Aku hapal Pancasila, hapal banget. Ngelotok luar kepala dari jaman SD. Dulu map yang buat baca teks Pancasila di sekolahku udah rusak, kertasnya sobek. Dan saya sering ditunjuk jadi petugas upacara, baca Pancasila alasannya ialah saya salah satu siswi yang hapal luar kepala. Nilai PMP ku selalu 9, hingga mata pelajarannya berubah jadi PPKN, nilaiku nggak pernah di bawah angka delapan.
Minggu kemarin ada Pekan Pancasila, wogh ikut juga dong saya pajang hestek sana sini #SayaPancasila #SayaIndonesia.
Tapi.. benarkah saya seorang yang Pancasila?
Aku yang masih sering ngajak teman nasrani untuk main aja di hari ahad pagi. Aku yang masih sering klik 'share' sembarangan berita-berita yang kebenarannya belum pasti-tapi potensi memecah persatuannya luar biasa dahsyat. Aku yang menentukan membisu ketika sahabatku takut berangkat misa natal, ketika ibadahnya dijaga ketat polisi, takut dengan saudara seimanku.
Aku yang masih sering asal publish status, nggak peduli tulisanku penuh kebencian dan sumbu-sumbu perpecahan. Aku yang masih sering takut duduk akrab orang Indonesia timur alasannya ialah mereka populer kriminal. Aku yang masih suka pilih-pilih teman alasannya ialah cewek sunda itu pelit, cewek padang apalagi. Aku yang merasa agamaku sebagai mayoritas, maka mengabaikan rasa hormat pada sahabat-sahabatku yang minoritas. Aku yang pernah ikut-ikutan mejauhi teman sekelas hanya alasannya ialah ia Cina. Aku yang masih sering mengkhianati kebhinekaan.
**
Kemarin, saya duduk bersama 100 netizen lain di gedung Nusantara IV, MPR RI. Masih dalam rangkaian Pekan Pancasila, diselenggarakan kegiatan Netizen Ngobro bareng MPR RI. Bapak Ma'ruf Cahyono, Sekjen MPR RI, bilang begini: Kita jangan hanya membunyikan Pancasila, tapi juga membumikannya. Pancasila seharusnya bukan hanya ucapan, tapi juga hingga ke kesadaran dan tindakan.

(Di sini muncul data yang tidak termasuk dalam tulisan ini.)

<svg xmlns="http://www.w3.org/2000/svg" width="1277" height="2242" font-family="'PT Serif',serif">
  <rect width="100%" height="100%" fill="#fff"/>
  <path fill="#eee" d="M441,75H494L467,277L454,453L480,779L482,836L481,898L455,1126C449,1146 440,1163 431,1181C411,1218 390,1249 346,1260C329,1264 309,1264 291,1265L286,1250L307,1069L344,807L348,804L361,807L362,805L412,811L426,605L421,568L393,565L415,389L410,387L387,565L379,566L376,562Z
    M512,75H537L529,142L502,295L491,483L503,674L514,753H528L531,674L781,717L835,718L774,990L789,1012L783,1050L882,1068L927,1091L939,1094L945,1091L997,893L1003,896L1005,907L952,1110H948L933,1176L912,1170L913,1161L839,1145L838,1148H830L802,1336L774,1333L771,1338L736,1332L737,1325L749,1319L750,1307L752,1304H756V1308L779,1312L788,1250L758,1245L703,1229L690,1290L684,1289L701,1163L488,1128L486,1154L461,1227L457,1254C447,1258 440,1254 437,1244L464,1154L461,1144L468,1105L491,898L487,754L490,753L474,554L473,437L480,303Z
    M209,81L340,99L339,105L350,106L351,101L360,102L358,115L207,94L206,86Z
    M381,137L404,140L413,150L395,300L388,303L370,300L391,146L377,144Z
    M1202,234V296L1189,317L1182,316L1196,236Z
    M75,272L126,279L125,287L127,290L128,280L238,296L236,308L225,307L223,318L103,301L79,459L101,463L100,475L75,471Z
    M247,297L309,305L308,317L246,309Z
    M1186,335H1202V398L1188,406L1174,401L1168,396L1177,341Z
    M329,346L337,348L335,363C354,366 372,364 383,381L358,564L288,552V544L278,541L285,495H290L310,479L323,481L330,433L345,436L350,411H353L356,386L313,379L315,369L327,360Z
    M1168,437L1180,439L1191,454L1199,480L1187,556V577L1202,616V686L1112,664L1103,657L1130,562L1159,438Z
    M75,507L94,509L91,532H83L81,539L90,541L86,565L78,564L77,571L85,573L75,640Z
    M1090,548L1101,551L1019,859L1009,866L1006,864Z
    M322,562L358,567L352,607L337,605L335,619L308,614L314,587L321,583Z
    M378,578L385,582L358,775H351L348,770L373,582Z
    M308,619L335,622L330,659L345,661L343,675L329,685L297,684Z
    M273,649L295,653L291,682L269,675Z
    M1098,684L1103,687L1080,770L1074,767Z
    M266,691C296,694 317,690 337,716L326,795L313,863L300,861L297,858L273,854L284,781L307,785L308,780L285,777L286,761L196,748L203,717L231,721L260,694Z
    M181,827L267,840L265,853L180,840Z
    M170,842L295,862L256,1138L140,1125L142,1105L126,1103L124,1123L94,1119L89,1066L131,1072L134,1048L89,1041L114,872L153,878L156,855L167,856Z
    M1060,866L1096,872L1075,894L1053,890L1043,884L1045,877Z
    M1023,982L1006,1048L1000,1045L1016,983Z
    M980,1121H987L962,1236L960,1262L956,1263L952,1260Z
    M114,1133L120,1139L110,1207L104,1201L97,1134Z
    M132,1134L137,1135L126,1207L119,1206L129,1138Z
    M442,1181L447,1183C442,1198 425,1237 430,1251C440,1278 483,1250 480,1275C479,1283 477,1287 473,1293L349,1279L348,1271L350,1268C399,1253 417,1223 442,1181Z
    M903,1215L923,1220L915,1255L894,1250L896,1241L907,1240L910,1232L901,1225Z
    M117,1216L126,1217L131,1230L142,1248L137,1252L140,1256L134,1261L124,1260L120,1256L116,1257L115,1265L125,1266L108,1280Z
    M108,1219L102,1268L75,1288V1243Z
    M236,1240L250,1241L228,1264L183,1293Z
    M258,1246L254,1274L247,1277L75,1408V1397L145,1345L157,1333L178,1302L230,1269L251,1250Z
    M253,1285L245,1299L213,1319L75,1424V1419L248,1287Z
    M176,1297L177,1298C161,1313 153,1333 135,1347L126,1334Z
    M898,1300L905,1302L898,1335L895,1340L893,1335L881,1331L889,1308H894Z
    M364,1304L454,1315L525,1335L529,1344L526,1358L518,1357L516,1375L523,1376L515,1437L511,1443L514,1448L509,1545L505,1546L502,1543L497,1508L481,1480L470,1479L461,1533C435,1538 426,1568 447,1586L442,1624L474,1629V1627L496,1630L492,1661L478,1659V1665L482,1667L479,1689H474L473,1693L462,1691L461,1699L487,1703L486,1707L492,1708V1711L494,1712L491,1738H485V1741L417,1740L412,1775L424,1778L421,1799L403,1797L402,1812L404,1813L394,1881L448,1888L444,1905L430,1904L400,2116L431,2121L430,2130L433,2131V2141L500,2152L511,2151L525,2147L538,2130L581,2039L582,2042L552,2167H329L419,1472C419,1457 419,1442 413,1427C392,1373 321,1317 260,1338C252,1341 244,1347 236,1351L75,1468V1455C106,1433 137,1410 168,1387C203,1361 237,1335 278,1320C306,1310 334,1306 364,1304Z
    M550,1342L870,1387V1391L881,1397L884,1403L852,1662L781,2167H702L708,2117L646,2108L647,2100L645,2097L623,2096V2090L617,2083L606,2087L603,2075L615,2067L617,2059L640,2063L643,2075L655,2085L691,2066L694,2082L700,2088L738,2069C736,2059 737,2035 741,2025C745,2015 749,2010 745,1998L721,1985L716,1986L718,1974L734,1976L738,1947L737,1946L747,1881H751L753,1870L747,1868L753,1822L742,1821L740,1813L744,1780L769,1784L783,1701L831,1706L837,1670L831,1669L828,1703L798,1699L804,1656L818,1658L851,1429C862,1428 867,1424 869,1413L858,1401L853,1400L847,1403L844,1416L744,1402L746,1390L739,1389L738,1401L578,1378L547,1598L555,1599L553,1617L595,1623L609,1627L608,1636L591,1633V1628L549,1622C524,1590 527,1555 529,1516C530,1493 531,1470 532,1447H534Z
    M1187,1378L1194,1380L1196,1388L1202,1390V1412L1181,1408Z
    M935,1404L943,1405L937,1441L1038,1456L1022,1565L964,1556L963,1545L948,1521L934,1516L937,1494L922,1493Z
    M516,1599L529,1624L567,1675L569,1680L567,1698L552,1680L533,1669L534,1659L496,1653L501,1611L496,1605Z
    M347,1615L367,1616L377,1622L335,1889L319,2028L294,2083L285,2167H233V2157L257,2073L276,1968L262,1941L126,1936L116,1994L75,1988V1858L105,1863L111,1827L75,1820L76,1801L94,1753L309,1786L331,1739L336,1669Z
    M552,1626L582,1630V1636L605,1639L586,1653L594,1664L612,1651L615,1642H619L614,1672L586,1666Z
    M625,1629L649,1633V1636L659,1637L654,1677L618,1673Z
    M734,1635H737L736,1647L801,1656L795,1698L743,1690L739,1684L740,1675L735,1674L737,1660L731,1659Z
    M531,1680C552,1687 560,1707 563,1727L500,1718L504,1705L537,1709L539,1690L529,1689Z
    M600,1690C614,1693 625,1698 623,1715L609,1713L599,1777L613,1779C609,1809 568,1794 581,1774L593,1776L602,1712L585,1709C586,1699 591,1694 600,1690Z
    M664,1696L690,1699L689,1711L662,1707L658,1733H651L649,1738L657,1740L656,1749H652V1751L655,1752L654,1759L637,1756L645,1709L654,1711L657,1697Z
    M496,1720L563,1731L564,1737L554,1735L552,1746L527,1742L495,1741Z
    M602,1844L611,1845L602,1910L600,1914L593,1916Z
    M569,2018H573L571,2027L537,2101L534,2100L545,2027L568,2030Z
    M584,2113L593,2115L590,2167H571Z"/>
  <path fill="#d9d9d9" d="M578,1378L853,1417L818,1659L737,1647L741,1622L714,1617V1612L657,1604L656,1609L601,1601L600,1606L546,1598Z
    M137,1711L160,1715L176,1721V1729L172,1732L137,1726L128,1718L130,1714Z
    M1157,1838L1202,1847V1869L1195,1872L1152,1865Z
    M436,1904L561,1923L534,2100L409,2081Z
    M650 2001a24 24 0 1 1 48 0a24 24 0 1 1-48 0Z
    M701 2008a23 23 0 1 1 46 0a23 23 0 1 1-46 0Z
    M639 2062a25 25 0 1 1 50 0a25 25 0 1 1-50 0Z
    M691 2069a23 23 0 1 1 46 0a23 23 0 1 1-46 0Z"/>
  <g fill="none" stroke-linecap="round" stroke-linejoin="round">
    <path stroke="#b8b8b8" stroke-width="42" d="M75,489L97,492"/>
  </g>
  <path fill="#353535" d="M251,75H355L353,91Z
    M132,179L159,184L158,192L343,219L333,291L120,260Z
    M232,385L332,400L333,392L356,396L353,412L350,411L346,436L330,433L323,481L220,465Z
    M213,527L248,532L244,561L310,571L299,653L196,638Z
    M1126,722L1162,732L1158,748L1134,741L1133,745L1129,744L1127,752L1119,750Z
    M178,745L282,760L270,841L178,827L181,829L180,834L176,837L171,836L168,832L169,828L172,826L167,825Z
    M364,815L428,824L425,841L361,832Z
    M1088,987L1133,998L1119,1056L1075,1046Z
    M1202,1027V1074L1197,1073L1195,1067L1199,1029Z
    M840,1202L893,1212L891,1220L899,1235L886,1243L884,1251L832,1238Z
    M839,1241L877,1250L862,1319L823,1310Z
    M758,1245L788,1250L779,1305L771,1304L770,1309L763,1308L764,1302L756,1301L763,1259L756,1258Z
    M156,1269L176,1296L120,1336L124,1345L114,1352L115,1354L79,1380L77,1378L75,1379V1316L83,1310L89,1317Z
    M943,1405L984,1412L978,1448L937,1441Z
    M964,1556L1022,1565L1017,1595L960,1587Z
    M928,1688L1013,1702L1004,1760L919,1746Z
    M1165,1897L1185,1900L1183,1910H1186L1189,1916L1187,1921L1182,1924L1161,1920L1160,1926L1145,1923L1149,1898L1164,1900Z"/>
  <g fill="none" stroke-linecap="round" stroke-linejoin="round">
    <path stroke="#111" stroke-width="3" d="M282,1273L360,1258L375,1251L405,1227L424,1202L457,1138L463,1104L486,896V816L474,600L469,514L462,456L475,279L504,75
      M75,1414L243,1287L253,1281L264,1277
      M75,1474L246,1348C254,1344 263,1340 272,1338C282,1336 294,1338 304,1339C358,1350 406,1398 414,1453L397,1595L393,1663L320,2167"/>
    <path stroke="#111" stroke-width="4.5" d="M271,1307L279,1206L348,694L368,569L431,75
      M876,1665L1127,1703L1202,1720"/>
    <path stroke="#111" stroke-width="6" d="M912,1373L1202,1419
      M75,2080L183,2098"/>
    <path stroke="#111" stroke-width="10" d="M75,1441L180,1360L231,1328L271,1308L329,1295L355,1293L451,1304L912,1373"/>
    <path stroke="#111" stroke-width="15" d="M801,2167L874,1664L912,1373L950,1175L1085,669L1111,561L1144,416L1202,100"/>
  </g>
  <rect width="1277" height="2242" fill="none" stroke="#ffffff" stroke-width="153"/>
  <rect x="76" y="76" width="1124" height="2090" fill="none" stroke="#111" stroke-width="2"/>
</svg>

Pak Zulkifli Hasan, ketua MPR RI, bilang, "Ayo gunakan sosial media untuk merangkul bukan memukul". Duh, kena banget pak, kena. Sebagai seorang yang aktif di dunia maya, rasanya akad untuk menyerbarkan konten faktual seringkali saya sabung sendiri. Klik tombol share ialah hal yang super-super-super mudah, dan semudah itulah juga menyebarluaskan kebencian. Persatuan kita, kebhinekaan kita, pertaruhannya ada di ujung jempol. Di halaman-halaman sosial media kita.
Sebagai blogger, harusnya saya dapat ambil andil dalam membumikan pancasila. Bukan sekedar pasang tagar #SayaPancasila, kemudian sudah. Harusnya saya nggak membisu ketika sosial media jadi alat untuk merusak kebhinekaan, harusnya saya nggak membisu ketika berita-berita (yang saya tau) hoax, kemudian lalang di sosial mediaku dan menjadi benih-benih keributan. Harusnya saya nggak membisu ketika kebencian dan perpecahan, terjadi setiap hari setiap waktu di dunia maya.
Sebagai blogger, harusnya saya dapat ambil andil dalam membumikan pancasila. Bukan sekedar pasang tagar #SayaPancasila, kemudian sudah. Harusnya saya nggak membisu ketika sosial media jadi alat untuk merusak kebhinekaan, harusnya saya nggak membisu ketika berita-berita (yang saya tau) hoax, kemudian lalang di sosial mediaku dan menjadi benih-benih keributan. Harusnya saya nggak membisu ketika kebencian dan perpecahan, terjadi setiap hari setiap waktu di dunia maya.
Harusnya aku, yang setiap hari hidup di dunia maya, dapat ikut membumikan pancasila. Supaya dapat saling merangkul, bukan memukul.
Depok, 7 Juni 2017
Acara ditutup dengan sebuah puisi dari pak Ma'ruf, yang penggalannya begini, "Apakah keIndonesiaan kita telah pudar, dan hanya tinggal slogan dan gambar.". Diantara riuhnya tagar #SayaPancasila #SayaIndonesia, sebuah pertanyaan hingga ke kepalaku.. Masihkah kita Indonesia?